KANT "Un État (civitas) est l'unification d'une multiplicité d'hommes sous des lois juridiques."
La violence et l’État
[modifier | modifier le wikicode]ALAIN
Chacun a pu remarquer, au sujet des opinions communes, que chacun les subit et que personne ne les forme. Un citoyen, même avisé et énergique quand il n'a à conduire que son propre destin, en vient naturellement et par une espèce de sagesse à rechercher quelle est l'opinion dominante au sujet des affaires publiques. « Car, se dit-il, comme je n'ai ni la prétention ni le pouvoir de gouverner à moi tout seul, il faut que je m'attende à être conduit ; à faire ce qu'on fera, à penser ce qu'on pensera. » Remarquez que tous raisonnent de même, et de bonne foi.

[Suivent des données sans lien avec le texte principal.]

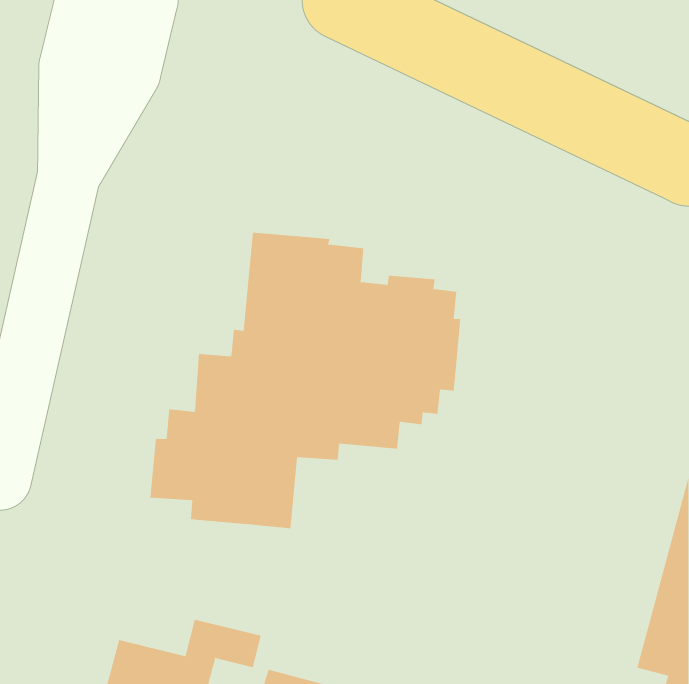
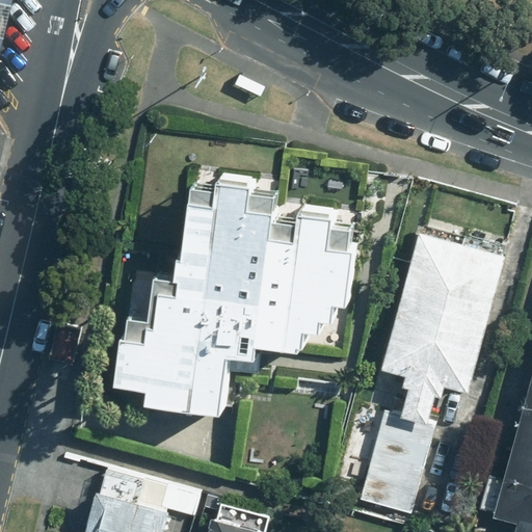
building: none -> [360,231,505,517]

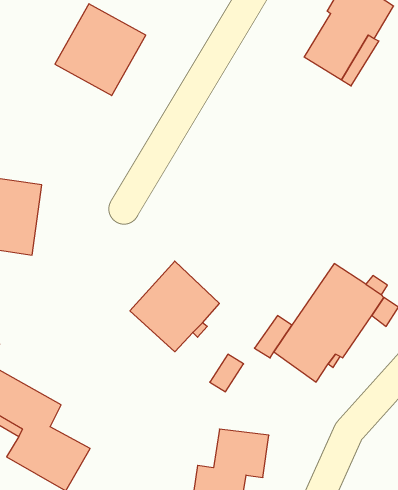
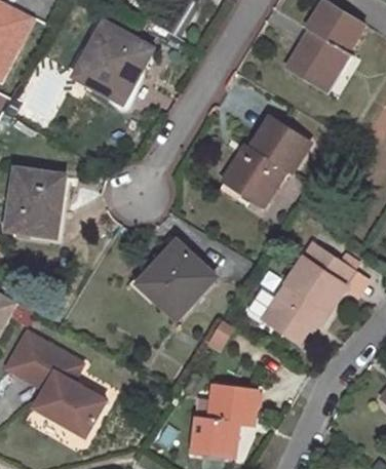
building: none -> [226,117,308,202]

Chacun a bien peut-être une opinion ; mais c'est à peine s'il se la formule à lui-même ; il rougit à la seule pensée qu'il pourrait être seul de son avis. Le voilà donc qui honnêtement écoute les orateurs, lit les journaux, enfin se met à la recherche de cet être fantastique que l'on appelle l'opinion publique. « La question n'est pas de savoir si je veux ou non faire la guerre. » Il interroge donc le pays. Et tous les citoyens interrogent le pays au lieu de s'interroger eux-mêmes. Les gouvernants font de même, et tout aussi naïvement. Car, sentant qu'ils ne peuvent rien tout seuls, ils veulent savoir où ce grand corps va les mener. Et il est vrai que ce grand corps regarde à son tour vers le gouvernement, afin de savoir ce qu'il faut penser et vouloir. Par ce jeu, il n'est point de folle conception qui ne puisse quelque jour s'imposer à tous, sans que personne pourtant l'ait jamais formée de lui-même et par libre réflexion. Bref, les pensées mènent tout, et personne ne pense. D'où il résulte qu'un État formé d'hommes raisonnables peut penser et agir comme un fou. Et ce mal vient originairement de ce que personne n'ose former son opinion par lui-même ni la maintenir énergiquement, en lui d'abord, et devant les autres aussi.
RICOEUR
Toujours le souverain tend à escroquer la souveraineté ; c’est le mal politique essentiel. Aucun État n’existe sans un gouvernement, une administration, une police : aussi ce phénomène de l’aliénation politique traverse-t-il tous les régimes, à travers toutes les formes constitutionnelles ; c'est la société politique qui comporte cette contradiction externe entre une sphère idéale des rapports de droit et une sphère réelle des rapports communautaires, et cette contradiction interne entre la souveraineté et le souverain, entre la constitution et le pouvoir, à la limite la police. Nous rêvons d'un État où serait résolue la contradiction radicale qui existe entre l'universalité visée par l’État et la particularité et l'arbitraire qui l'affecte en réalité ; le mal, c'est que ce rêve est hors d'atteinte.